Problem details:
Scan the records below. Copy every line in which the word "الأجهزة" appears.

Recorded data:
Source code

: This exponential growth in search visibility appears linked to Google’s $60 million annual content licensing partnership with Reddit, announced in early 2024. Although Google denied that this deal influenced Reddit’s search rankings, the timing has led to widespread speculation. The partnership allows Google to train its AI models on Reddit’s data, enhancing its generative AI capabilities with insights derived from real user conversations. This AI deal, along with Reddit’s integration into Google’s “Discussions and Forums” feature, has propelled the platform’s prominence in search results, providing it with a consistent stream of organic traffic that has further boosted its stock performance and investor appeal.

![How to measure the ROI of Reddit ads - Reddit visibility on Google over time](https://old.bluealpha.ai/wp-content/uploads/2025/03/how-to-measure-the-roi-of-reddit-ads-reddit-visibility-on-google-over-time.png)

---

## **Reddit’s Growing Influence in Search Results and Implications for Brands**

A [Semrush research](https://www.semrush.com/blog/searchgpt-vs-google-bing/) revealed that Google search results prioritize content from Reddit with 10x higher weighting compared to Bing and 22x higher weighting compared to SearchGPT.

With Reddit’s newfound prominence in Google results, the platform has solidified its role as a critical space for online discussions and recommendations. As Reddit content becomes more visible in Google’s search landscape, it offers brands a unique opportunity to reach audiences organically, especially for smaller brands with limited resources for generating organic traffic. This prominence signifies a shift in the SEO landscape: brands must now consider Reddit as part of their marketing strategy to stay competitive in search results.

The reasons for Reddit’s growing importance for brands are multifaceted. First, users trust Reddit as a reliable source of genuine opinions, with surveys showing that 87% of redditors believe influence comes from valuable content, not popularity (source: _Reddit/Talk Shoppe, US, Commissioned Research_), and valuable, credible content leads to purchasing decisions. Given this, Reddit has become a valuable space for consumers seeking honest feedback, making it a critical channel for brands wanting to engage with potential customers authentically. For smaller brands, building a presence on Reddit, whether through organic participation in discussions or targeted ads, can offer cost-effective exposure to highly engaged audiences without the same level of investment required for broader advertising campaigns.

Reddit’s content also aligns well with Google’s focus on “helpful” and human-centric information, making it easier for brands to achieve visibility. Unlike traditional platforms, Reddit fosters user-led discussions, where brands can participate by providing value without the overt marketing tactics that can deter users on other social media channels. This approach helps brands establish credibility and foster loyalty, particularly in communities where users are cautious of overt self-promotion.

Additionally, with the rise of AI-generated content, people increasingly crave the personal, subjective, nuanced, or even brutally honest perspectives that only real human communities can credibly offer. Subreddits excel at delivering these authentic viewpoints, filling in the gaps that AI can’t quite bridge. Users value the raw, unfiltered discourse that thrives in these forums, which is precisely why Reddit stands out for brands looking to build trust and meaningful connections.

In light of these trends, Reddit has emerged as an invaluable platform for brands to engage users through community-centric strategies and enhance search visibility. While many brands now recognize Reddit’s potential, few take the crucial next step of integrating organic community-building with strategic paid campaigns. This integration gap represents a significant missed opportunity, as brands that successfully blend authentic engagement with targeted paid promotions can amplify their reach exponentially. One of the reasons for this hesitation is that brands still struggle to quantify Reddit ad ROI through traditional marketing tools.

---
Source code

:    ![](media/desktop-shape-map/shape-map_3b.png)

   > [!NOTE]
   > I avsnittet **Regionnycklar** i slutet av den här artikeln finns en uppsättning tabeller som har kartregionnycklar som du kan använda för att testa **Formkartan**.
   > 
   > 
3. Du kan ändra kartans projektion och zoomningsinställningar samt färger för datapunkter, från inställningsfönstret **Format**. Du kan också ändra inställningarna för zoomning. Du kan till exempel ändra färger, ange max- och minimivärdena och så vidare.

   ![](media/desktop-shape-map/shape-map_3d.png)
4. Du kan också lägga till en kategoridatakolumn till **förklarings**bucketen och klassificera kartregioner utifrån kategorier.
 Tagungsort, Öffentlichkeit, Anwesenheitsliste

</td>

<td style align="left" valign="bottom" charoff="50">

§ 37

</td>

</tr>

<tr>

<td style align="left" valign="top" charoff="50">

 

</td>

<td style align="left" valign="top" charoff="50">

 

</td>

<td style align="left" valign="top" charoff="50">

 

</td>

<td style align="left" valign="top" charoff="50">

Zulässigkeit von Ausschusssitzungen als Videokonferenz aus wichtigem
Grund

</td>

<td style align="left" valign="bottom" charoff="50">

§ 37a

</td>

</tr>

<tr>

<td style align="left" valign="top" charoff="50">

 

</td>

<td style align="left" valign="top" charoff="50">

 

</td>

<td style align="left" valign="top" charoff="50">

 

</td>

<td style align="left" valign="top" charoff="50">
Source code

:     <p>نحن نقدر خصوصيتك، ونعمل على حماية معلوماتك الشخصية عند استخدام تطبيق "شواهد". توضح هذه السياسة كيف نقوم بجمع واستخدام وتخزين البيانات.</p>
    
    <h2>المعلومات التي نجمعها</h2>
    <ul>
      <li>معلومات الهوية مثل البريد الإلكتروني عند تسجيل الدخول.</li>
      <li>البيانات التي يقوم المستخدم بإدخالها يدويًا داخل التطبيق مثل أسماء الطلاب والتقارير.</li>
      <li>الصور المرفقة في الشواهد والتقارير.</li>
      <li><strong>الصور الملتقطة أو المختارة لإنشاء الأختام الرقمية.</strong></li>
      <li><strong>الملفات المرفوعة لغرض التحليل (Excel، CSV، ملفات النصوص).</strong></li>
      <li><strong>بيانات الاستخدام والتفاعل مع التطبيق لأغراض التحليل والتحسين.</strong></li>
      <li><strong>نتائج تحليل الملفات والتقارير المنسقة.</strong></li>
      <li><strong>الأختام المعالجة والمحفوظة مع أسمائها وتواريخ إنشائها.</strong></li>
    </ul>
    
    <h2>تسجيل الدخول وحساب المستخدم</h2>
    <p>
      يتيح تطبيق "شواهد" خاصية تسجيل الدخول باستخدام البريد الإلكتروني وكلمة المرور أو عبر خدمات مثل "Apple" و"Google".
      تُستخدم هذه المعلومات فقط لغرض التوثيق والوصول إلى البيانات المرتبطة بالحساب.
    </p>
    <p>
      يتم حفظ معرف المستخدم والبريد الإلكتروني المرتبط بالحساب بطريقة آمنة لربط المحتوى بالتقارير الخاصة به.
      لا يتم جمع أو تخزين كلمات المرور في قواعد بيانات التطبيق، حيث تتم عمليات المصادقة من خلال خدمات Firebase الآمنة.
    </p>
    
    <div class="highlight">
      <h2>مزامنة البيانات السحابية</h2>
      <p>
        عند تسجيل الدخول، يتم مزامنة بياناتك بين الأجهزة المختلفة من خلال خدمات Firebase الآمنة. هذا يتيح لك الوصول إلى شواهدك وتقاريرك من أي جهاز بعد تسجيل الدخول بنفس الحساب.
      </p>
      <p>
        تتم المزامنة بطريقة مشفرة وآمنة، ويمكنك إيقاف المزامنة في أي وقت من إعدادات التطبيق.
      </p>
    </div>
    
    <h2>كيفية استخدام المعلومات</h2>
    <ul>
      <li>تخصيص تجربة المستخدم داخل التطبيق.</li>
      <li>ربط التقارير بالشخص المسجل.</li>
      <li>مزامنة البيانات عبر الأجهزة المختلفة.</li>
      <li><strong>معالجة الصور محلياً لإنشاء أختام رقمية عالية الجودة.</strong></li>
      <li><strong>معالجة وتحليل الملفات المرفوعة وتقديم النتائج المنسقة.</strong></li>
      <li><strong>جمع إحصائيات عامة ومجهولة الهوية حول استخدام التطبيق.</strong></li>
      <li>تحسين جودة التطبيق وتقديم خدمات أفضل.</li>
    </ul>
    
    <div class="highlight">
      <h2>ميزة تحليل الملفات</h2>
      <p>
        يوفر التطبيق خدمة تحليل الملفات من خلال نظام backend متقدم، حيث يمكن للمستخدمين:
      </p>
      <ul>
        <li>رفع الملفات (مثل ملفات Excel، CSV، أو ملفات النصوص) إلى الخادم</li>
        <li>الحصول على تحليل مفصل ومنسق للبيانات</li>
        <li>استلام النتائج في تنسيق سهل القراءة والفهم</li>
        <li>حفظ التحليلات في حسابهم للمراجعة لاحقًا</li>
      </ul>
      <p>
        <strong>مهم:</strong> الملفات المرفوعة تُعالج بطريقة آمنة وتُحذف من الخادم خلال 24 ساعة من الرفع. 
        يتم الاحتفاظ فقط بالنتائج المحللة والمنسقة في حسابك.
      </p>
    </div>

Answer to this exercise:
        عند تسجيل الدخول، يتم مزامنة بياناتك بين الأجهزة المختلفة من خلال خدمات Firebase الآمنة. هذا يتيح لك الوصول إلى شواهدك وتقاريرك من أي جهاز بعد تسجيل الدخول بنفس الحساب.
      <li>مزامنة البيانات عبر الأجهزة المختلفة.</li>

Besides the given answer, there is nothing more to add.